Along with the shift from growth through acquisition to organic innovation, he explains, IDEAL—which had traditionally sold its products via distributors—moved into a different sales channel. Supplying the Audacy system to Wrigley Field required IDEAL to work directly with the architects and engineers. "This is going to be a great learning experience for us," Dave Juday says.
Also in celebration of IDEAL's centennial, the family will host a dinner at the annual family meeting for the management team, advisers and other key people. Employee events, many with an international theme, are scheduled throughout the year, and a major celebration is planned for the November/December holiday season. In the fall, IDEAL will invite retirees to a catered luncheon and tour of the new building.
IDEAL is also partnering this year with Northern Illinois University to create and fund the IDEAL-NIU Intrapreneurship Program. NIU juniors and seniors accepted into the program will work in interdisciplinary teams to develop business plans that address issues important to IDEAL. Students who successfully pitch their business plans to IDEAL executives will be hired as interns; the experience could lead to the company providing resources for product and marketing development or job offers upon graduation. IDEAL facilities in DeKalb, Ill., that the company is abandoning as it moves into its new manufacturing plant will house the "intrapreneurship" program.
The Advice: Dave Juday says families preparing to celebrate a milestone business anniversary should think about their future in addition to honoring their past.
"If you're going to spend all your time focused on 'Weren't we great? Didn't we do a great job?,' that would be a terrible conversation," Dave Juday says.

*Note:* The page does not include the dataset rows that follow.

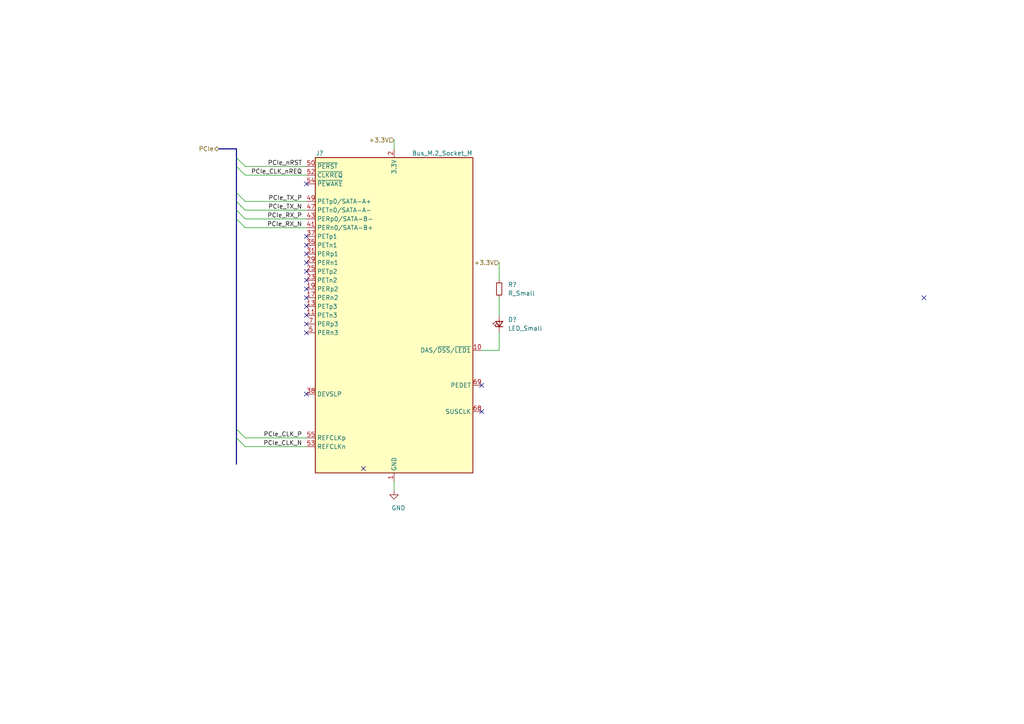
<source format=kicad_sch>
(kicad_sch (version 20201015) (generator eeschema)

  (paper "A4")

  


  (no_connect (at 88.9 53.34))
  (no_connect (at 88.9 68.58))
  (no_connect (at 88.9 71.12))
  (no_connect (at 88.9 73.66))
  (no_connect (at 88.9 76.2))
  (no_connect (at 88.9 78.74))
  (no_connect (at 88.9 81.28))
  (no_connect (at 88.9 83.82))
  (no_connect (at 88.9 86.36))
  (no_connect (at 88.9 88.9))
  (no_connect (at 88.9 91.44))
  (no_connect (at 88.9 93.98))
  (no_connect (at 88.9 96.52))
  (no_connect (at 88.9 114.3))
  (no_connect (at 105.41 135.89))
  (no_connect (at 139.7 111.76))
  (no_connect (at 139.7 119.38))
  (no_connect (at 267.97 86.36))

  (bus_entry (at 68.58 45.72) (size 2.54 2.54)
    (stroke (width 0.1524) (type solid) (color 0 0 0 0))
  )
  (bus_entry (at 68.58 48.26) (size 2.54 2.54)
    (stroke (width 0.1524) (type solid) (color 0 0 0 0))
  )
  (bus_entry (at 68.58 55.88) (size 2.54 2.54)
    (stroke (width 0.1524) (type solid) (color 0 0 0 0))
  )
  (bus_entry (at 68.58 58.42) (size 2.54 2.54)
    (stroke (width 0.1524) (type solid) (color 0 0 0 0))
  )
  (bus_entry (at 68.58 60.96) (size 2.54 2.54)
    (stroke (width 0.1524) (type solid) (color 0 0 0 0))
  )
  (bus_entry (at 68.58 63.5) (size 2.54 2.54)
    (stroke (width 0.1524) (type solid) (color 0 0 0 0))
  )
  (bus_entry (at 68.58 124.46) (size 2.54 2.54)
    (stroke (width 0.1524) (type solid) (color 0 0 0 0))
  )
  (bus_entry (at 68.58 127) (size 2.54 2.54)
    (stroke (width 0.1524) (type solid) (color 0 0 0 0))
  )

  (wire (pts (xy 71.12 48.26) (xy 88.9 48.26))
    (stroke (width 0) (type solid) (color 0 0 0 0))
  )
  (wire (pts (xy 71.12 50.8) (xy 88.9 50.8))
    (stroke (width 0) (type solid) (color 0 0 0 0))
  )
  (wire (pts (xy 71.12 58.42) (xy 88.9 58.42))
    (stroke (width 0) (type solid) (color 0 0 0 0))
  )
  (wire (pts (xy 71.12 60.96) (xy 88.9 60.96))
    (stroke (width 0) (type solid) (color 0 0 0 0))
  )
  (wire (pts (xy 71.12 63.5) (xy 88.9 63.5))
    (stroke (width 0) (type solid) (color 0 0 0 0))
  )
  (wire (pts (xy 71.12 66.04) (xy 88.9 66.04))
    (stroke (width 0) (type solid) (color 0 0 0 0))
  )
  (wire (pts (xy 71.12 127) (xy 88.9 127))
    (stroke (width 0) (type solid) (color 0 0 0 0))
  )
  (wire (pts (xy 71.12 129.54) (xy 88.9 129.54))
    (stroke (width 0) (type solid) (color 0 0 0 0))
  )
  (wire (pts (xy 114.3 40.64) (xy 114.3 43.18))
    (stroke (width 0) (type solid) (color 0 0 0 0))
  )
  (wire (pts (xy 114.3 139.7) (xy 114.3 142.24))
    (stroke (width 0) (type solid) (color 0 0 0 0))
  )
  (wire (pts (xy 139.7 101.6) (xy 144.78 101.6))
    (stroke (width 0) (type solid) (color 0 0 0 0))
  )
  (wire (pts (xy 144.78 76.2) (xy 144.78 81.28))
    (stroke (width 0) (type solid) (color 0 0 0 0))
  )
  (wire (pts (xy 144.78 86.36) (xy 144.78 91.44))
    (stroke (width 0) (type solid) (color 0 0 0 0))
  )
  (wire (pts (xy 144.78 96.52) (xy 144.78 101.6))
    (stroke (width 0) (type solid) (color 0 0 0 0))
  )
  (bus (pts (xy 63.5 43.18) (xy 68.58 43.18))
    (stroke (width 0) (type solid) (color 0 0 0 0))
  )
  (bus (pts (xy 68.58 43.18) (xy 68.58 45.72))
    (stroke (width 0) (type solid) (color 0 0 0 0))
  )
  (bus (pts (xy 68.58 45.72) (xy 68.58 48.26))
    (stroke (width 0) (type solid) (color 0 0 0 0))
  )
  (bus (pts (xy 68.58 48.26) (xy 68.58 55.88))
    (stroke (width 0) (type solid) (color 0 0 0 0))
  )
  (bus (pts (xy 68.58 55.88) (xy 68.58 58.42))
    (stroke (width 0) (type solid) (color 0 0 0 0))
  )
  (bus (pts (xy 68.58 58.42) (xy 68.58 60.96))
    (stroke (width 0) (type solid) (color 0 0 0 0))
  )
  (bus (pts (xy 68.58 60.96) (xy 68.58 63.5))
    (stroke (width 0) (type solid) (color 0 0 0 0))
  )
  (bus (pts (xy 68.58 63.5) (xy 68.58 124.46))
    (stroke (width 0) (type solid) (color 0 0 0 0))
  )
  (bus (pts (xy 68.58 124.46) (xy 68.58 127))
    (stroke (width 0) (type solid) (color 0 0 0 0))
  )
  (bus (pts (xy 68.58 127) (xy 68.58 134.62))
    (stroke (width 0) (type solid) (color 0 0 0 0))
  )

  (label "PCIe_nRST" (at 87.63 48.26 180)
    (effects (font (size 1.27 1.27)) (justify right bottom))
  )
  (label "PCIe_CLK_nREQ" (at 87.63 50.8 180)
    (effects (font (size 1.27 1.27)) (justify right bottom))
  )
  (label "PCIe_TX_P" (at 87.63 58.42 180)
    (effects (font (size 1.27 1.27)) (justify right bottom))
  )
  (label "PCIe_TX_N" (at 87.63 60.96 180)
    (effects (font (size 1.27 1.27)) (justify right bottom))
  )
  (label "PCIe_RX_P" (at 87.63 63.5 180)
    (effects (font (size 1.27 1.27)) (justify right bottom))
  )
  (label "PCIe_RX_N" (at 87.63 66.04 180)
    (effects (font (size 1.27 1.27)) (justify right bottom))
  )
  (label "PCIe_CLK_P" (at 87.63 127 180)
    (effects (font (size 1.27 1.27)) (justify right bottom))
  )
  (label "PCIe_CLK_N" (at 87.63 129.54 180)
    (effects (font (size 1.27 1.27)) (justify right bottom))
  )

  (hierarchical_label "PCIe" (shape bidirectional) (at 63.5 43.18 180)
    (effects (font (size 1.27 1.27)) (justify right))
  )
  (hierarchical_label "+3.3V" (shape input) (at 114.3 40.64 180)
    (effects (font (size 1.27 1.27)) (justify right))
  )
  (hierarchical_label "+3.3V" (shape input) (at 144.78 76.2 180)
    (effects (font (size 1.27 1.27)) (justify right))
  )

  (symbol (lib_id "power:GND") (at 114.3 142.24 0) (unit 1)
    (in_bom yes) (on_board yes)
    (uuid "fdf8bb7f-7888-44c2-aeb0-0bd1b640c3bf")
    (property "Reference" "#PWR?" (id 0) (at 114.3 148.59 0)
      (effects (font (size 1.27 1.27)) hide)
    )
    (property "Value" "GND" (id 1) (at 115.57 147.32 0))
    (property "Footprint" "" (id 2) (at 114.3 142.24 0)
      (effects (font (size 1.27 1.27)) hide)
    )
    (property "Datasheet" "" (id 3) (at 114.3 142.24 0)
      (effects (font (size 1.27 1.27)) hide)
    )
  )

  (symbol (lib_id "Device:R_Small") (at 144.78 83.82 0) (unit 1)
    (in_bom yes) (on_board yes)
    (uuid "5b8b037f-ca81-48f3-8275-7d782584ea4f")
    (property "Reference" "R?" (id 0) (at 147.32 82.55 0)
      (effects (font (size 1.27 1.27)) (justify left))
    )
    (property "Value" "R_Small" (id 1) (at 147.32 85.09 0)
      (effects (font (size 1.27 1.27)) (justify left))
    )
    (property "Footprint" "" (id 2) (at 144.78 83.82 0)
      (effects (font (size 1.27 1.27)) hide)
    )
    (property "Datasheet" "~" (id 3) (at 144.78 83.82 0)
      (effects (font (size 1.27 1.27)) hide)
    )
  )

  (symbol (lib_id "Device:LED_Small") (at 144.78 93.98 90) (unit 1)
    (in_bom yes) (on_board yes)
    (uuid "14257d11-70b4-4524-bbc7-c9c364d35ee5")
    (property "Reference" "D?" (id 0) (at 147.32 92.71 90)
      (effects (font (size 1.27 1.27)) (justify right))
    )
    (property "Value" "LED_Small" (id 1) (at 147.32 95.25 90)
      (effects (font (size 1.27 1.27)) (justify right))
    )
    (property "Footprint" "" (id 2) (at 144.78 93.98 90)
      (effects (font (size 1.27 1.27)) hide)
    )
    (property "Datasheet" "~" (id 3) (at 144.78 93.98 90)
      (effects (font (size 1.27 1.27)) hide)
    )
  )

  (symbol (lib_id "Connector:Bus_M.2_Socket_M") (at 114.3 91.44 0) (unit 1)
    (in_bom yes) (on_board yes)
    (uuid "1247548e-da2d-4da5-8e9d-cdb0bd0eeb39")
    (property "Reference" "J?" (id 0) (at 92.71 44.45 0))
    (property "Value" "Bus_M.2_Socket_M" (id 1) (at 128.27 44.45 0))
    (property "Footprint" "LightBlue:TE_2199230_Bus_M.2_M_H4.2mm_P0.5mm_Horizontal" (id 2) (at 114.3 64.77 0)
      (effects (font (size 1.27 1.27)) hide)
    )
    (property "Datasheet" "http://read.pudn.com/downloads794/doc/project/3133918/PCIe_M.2_Electromechanical_Spec_Rev1.0_Final_11012013_RS_Clean.pdf#page=155" (id 3) (at 114.3 64.77 0)
      (effects (font (size 1.27 1.27)) hide)
    )
  )
)

</source>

Instead, he recommends that business leaders think about what the next generation will have to do differently from the current modus operandi to ensure the company's survival.
"Use your hundred-year anniversary mark to spend time looking back and celebrating all those meaningful moments," Meghan Juday says. "And then also spend a lot of time talking about what you're doing to set yourself up for the future. Celebrate both of those, and try to get some big wins with that."